If this is the case, the cache controller will get the data from block number 1100 in the RAM and store it in the cache block number 00, and update the tag in this block to 11. The CPU can now get the data in this block.
Is this all correct? I need to understand this before I can start to try and understand associative and set associative memory.
Thanks!
You have the right idea, but your numbers went wrong somewhere. In your example you have a direct-mapped cache of 4 blocks/lines of 16 bytes/cells each. The address 1100100111 will be divided up as follows. You use the least significant four bits 0111 as the offset because it refers to which cell of a particular block you want. I think you accidentally included the block number as part of the offset. Anyway, the next least significant two bits 10 will be the block number and the most significant four bits 1100 will be the tag.

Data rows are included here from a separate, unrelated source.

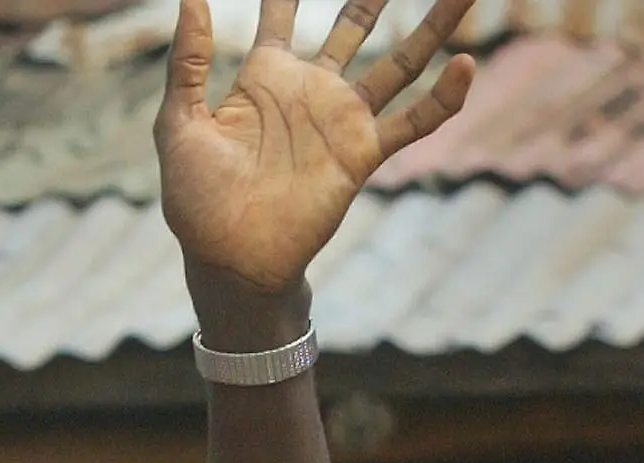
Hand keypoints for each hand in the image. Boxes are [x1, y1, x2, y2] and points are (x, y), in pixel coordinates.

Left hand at [157, 0, 475, 296]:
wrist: (229, 257)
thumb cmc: (196, 198)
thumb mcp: (178, 122)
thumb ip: (188, 61)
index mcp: (266, 75)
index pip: (283, 10)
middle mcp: (313, 90)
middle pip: (355, 24)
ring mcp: (343, 121)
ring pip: (399, 63)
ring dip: (430, 28)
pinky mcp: (363, 154)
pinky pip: (412, 122)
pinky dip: (443, 98)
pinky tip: (465, 65)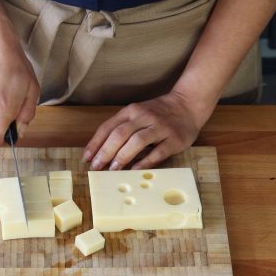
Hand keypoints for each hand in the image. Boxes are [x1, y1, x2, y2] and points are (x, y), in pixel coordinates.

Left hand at [82, 91, 209, 169]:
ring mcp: (160, 127)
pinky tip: (135, 170)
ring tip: (112, 170)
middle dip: (105, 152)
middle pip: (120, 134)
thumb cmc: (158, 114)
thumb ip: (122, 129)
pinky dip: (145, 162)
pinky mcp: (174, 139)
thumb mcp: (138, 114)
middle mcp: (144, 117)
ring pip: (137, 141)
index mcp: (131, 111)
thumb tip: (101, 151)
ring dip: (122, 157)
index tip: (87, 159)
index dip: (95, 144)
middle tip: (96, 168)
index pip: (108, 127)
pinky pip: (157, 152)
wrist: (188, 105)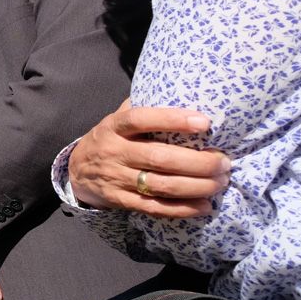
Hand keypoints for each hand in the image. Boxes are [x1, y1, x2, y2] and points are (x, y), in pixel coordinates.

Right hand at [68, 100, 228, 216]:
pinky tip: (204, 206)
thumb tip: (178, 91)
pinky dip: (182, 209)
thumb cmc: (109, 140)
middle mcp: (114, 152)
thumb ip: (140, 107)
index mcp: (113, 127)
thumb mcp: (115, 120)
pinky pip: (155, 207)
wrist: (76, 171)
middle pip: (159, 158)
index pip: (141, 119)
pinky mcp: (121, 200)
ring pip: (162, 185)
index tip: (204, 122)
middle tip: (224, 162)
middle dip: (198, 162)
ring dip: (197, 186)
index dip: (172, 120)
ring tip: (221, 182)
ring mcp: (116, 178)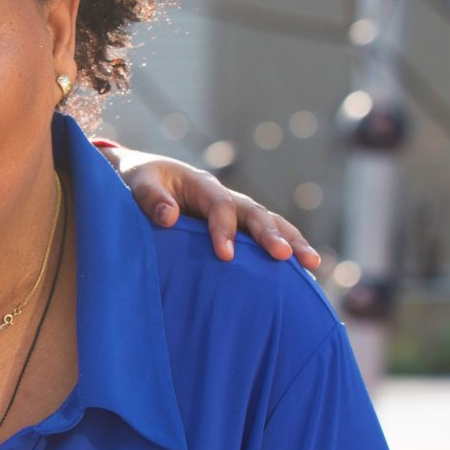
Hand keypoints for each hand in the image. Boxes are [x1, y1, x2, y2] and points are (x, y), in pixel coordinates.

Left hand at [112, 150, 322, 271]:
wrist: (144, 176)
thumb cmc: (139, 180)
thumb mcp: (137, 183)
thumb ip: (150, 198)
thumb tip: (169, 218)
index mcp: (201, 184)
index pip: (220, 205)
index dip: (224, 229)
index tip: (225, 256)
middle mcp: (224, 196)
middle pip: (254, 212)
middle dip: (270, 234)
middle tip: (284, 256)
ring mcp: (234, 211)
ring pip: (269, 222)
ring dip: (291, 241)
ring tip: (312, 264)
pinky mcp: (236, 227)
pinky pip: (263, 236)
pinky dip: (285, 248)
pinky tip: (303, 273)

Your understanding seems to be fine. One thing more that is necessary is a bit to indicate if the cache block is valid or not. Good luck with the associative stuff!
I am following an example in my book for direct mapping cache.
The specifications are:
Assume 32bit words, 32bit address, 1 word blocksize (b), 8 word capacity (C).

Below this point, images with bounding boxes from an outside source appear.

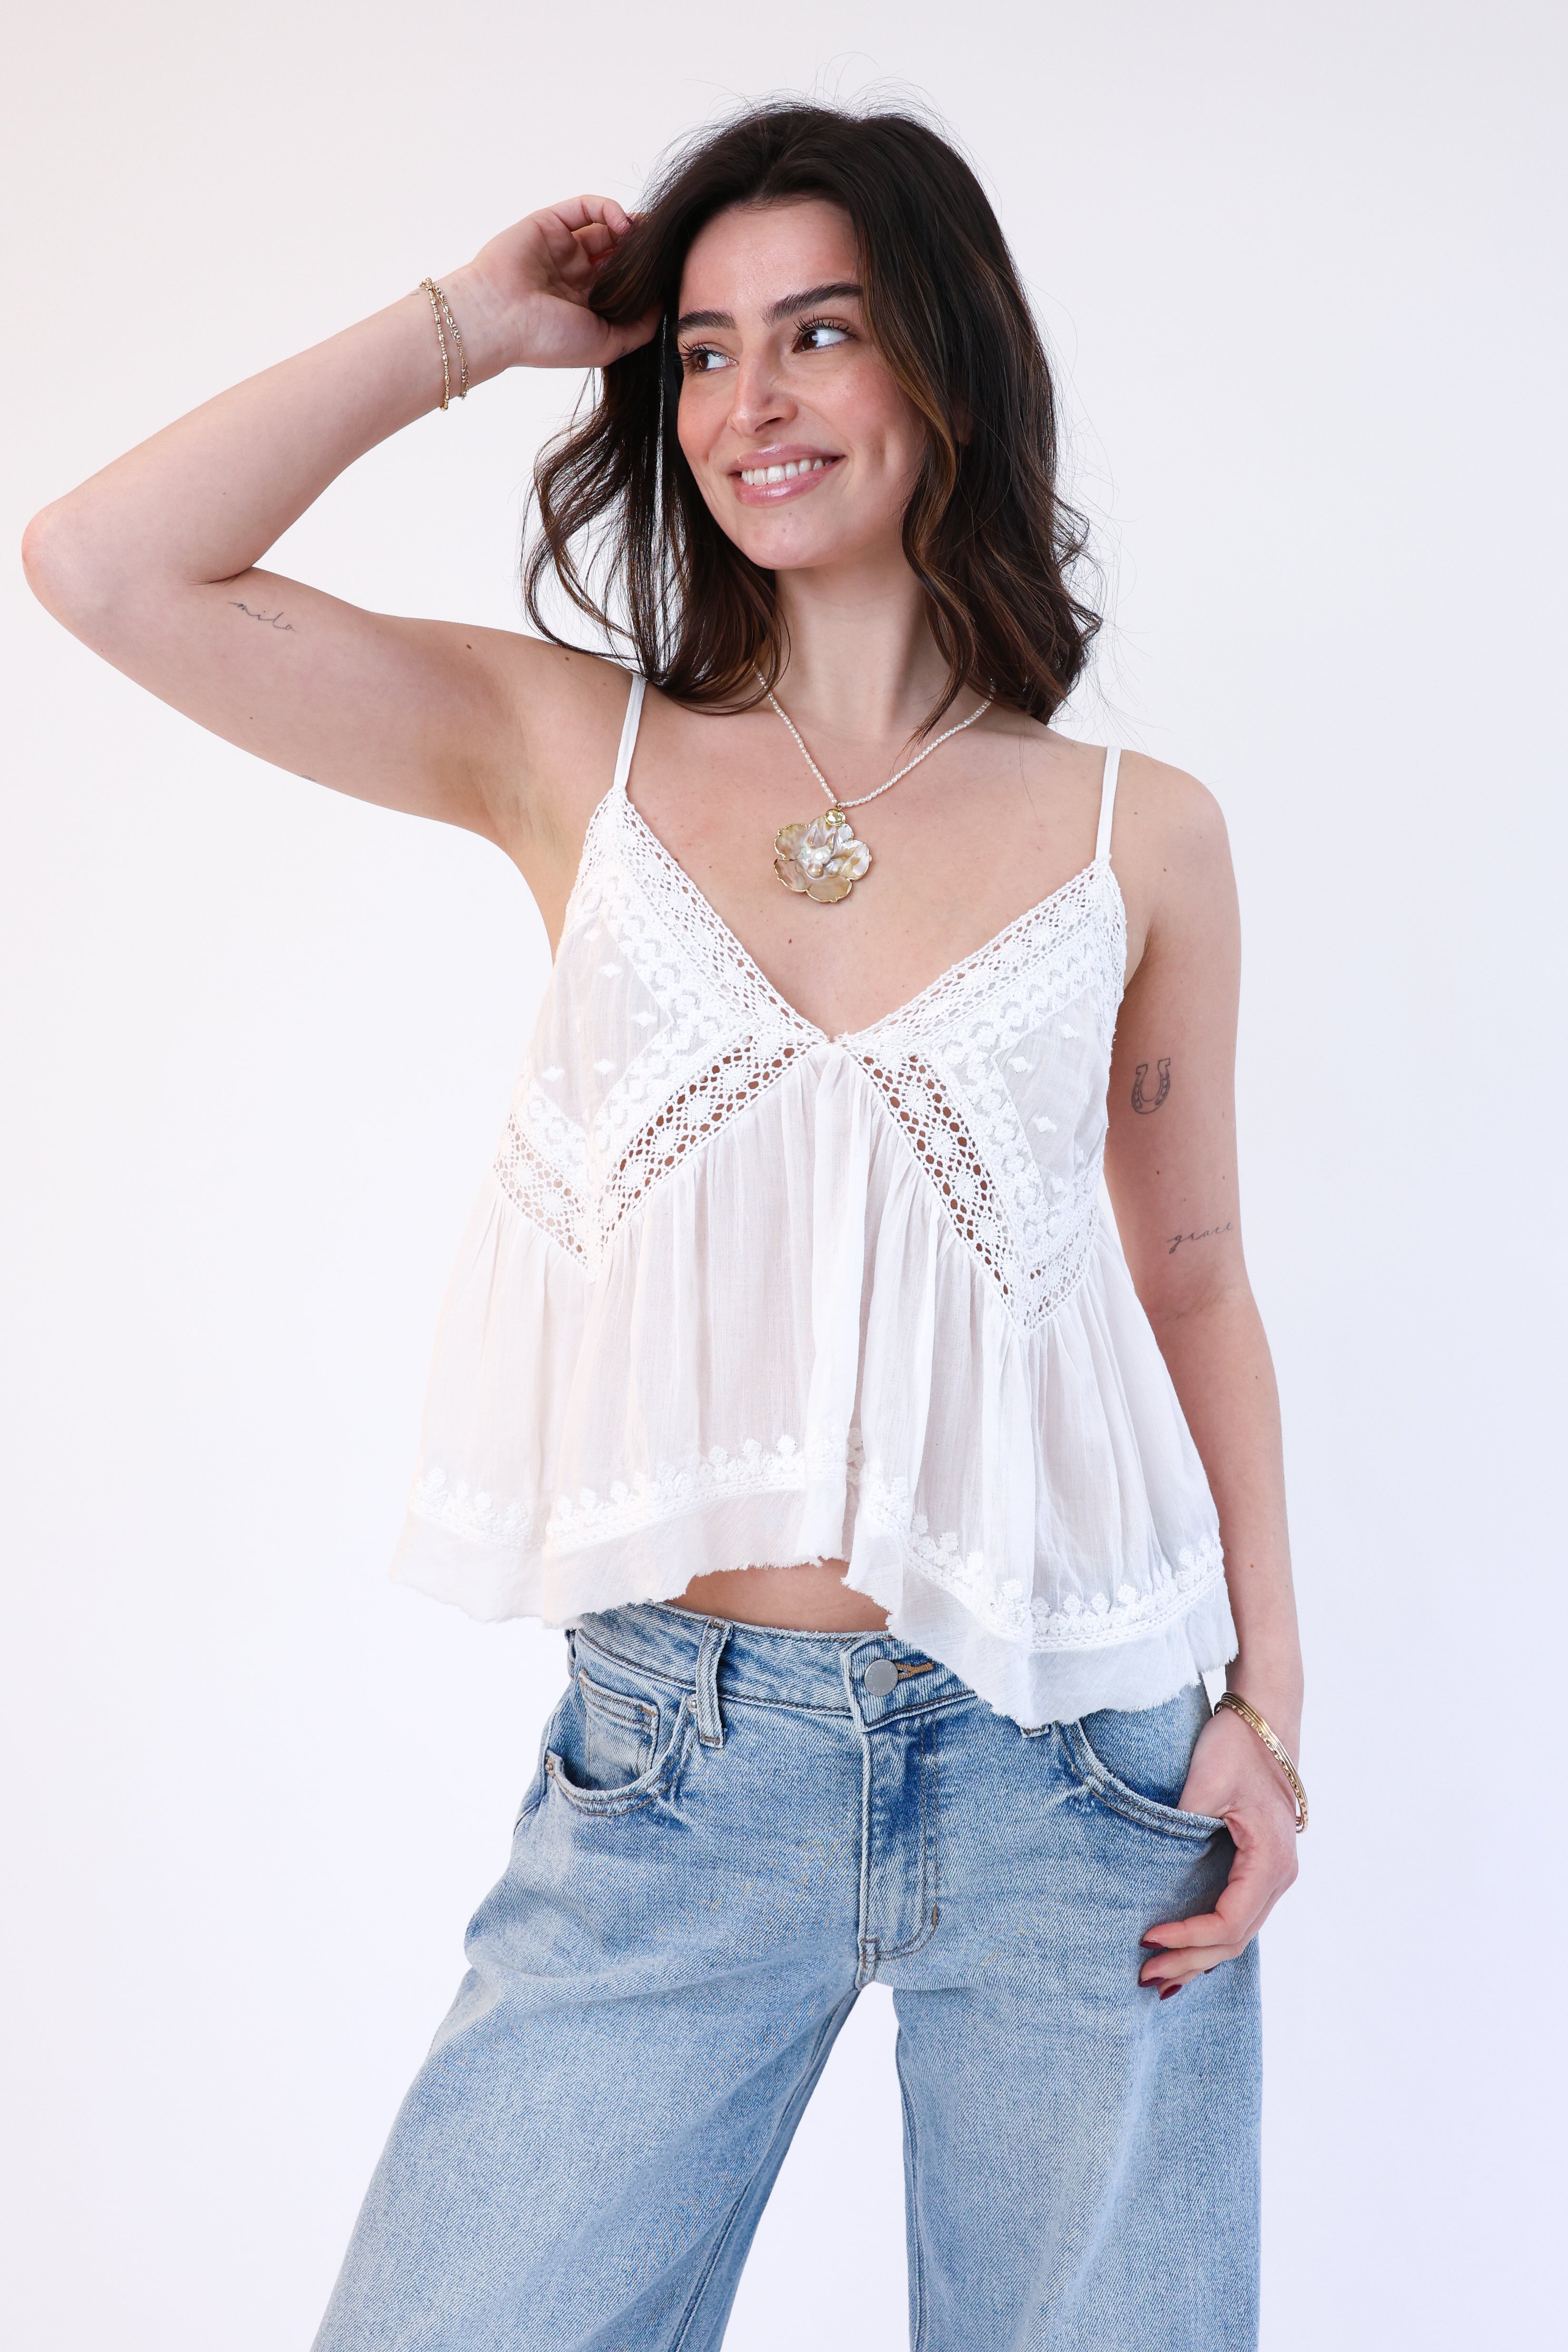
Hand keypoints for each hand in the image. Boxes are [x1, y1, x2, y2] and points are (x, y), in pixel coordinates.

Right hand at [445, 198, 660, 377]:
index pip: (624, 283)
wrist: (499, 319)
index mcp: (586, 305)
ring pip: (605, 227)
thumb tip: (664, 303)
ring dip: (630, 227)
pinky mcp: (549, 223)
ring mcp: (562, 248)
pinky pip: (585, 207)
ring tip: (646, 235)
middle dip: (641, 249)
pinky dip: (608, 209)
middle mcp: (575, 275)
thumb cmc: (547, 339)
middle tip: (663, 248)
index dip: (646, 276)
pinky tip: (623, 224)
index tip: (667, 273)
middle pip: (618, 252)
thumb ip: (639, 328)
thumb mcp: (606, 346)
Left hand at [1137, 1700, 1299, 1995]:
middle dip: (1190, 1960)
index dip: (1188, 1937)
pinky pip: (1237, 1914)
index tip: (1148, 1938)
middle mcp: (1279, 1875)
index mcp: (1270, 1861)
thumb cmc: (1235, 1746)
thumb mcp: (1205, 1783)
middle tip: (1145, 1976)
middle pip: (1235, 1938)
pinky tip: (1186, 1951)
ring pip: (1238, 1933)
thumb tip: (1151, 1873)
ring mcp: (1274, 1874)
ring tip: (1160, 1977)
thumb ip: (1182, 1827)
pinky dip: (1211, 1937)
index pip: (1229, 1921)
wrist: (1264, 1718)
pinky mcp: (1260, 1866)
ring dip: (1200, 1955)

This means that number of blocks (B) = C/b = 8 and number of set (S) = B = 8
I am confused because I thought each set only contains 1 word (b) thus 32 bits. But in this picture, it shows that data is 32 bits and tag is 27 bits. This gives us a total of 59 bits which is larger than out blocksize (b).
Does this mean that the address is kept elsewhere and only data is kept in the set?
As your picture shows, the data portion is 32b (as you said, each set contains only 1 word).
The tag is a required portion of each set that allows us to know if the requesting address is located in the cache (a "hit"). Your picture says the tag is 27 bits in size.
"59" bits (actually 60 bits) is simply tracking how much actual SRAM is required to build this cache (1 valid bit + 27 tag bits + 32 data bits)*8 sets = 480 bits of SRAM.
However, don't let yourself be confused by thinking the tag is part of the data block. It can (and often is) located elsewhere on the chip, even though conceptually it is coupled with the data portion of the set.
I'd also like to add (and hopefully not further confuse the subject), while it is possible to build a cache as they have shown (both the tags, valid bit, and data in SRAM, which means it will be very dense), you may not actually want to build it that way! The data would be in SRAM, but I suspect it's more likely for the valid bits and tags to be located elsewhere in flip flops. Much faster to access! You should talk to your teacher about how caches are normally built and the trade offs in having the tags and valid bits in SRAM vs flipflops.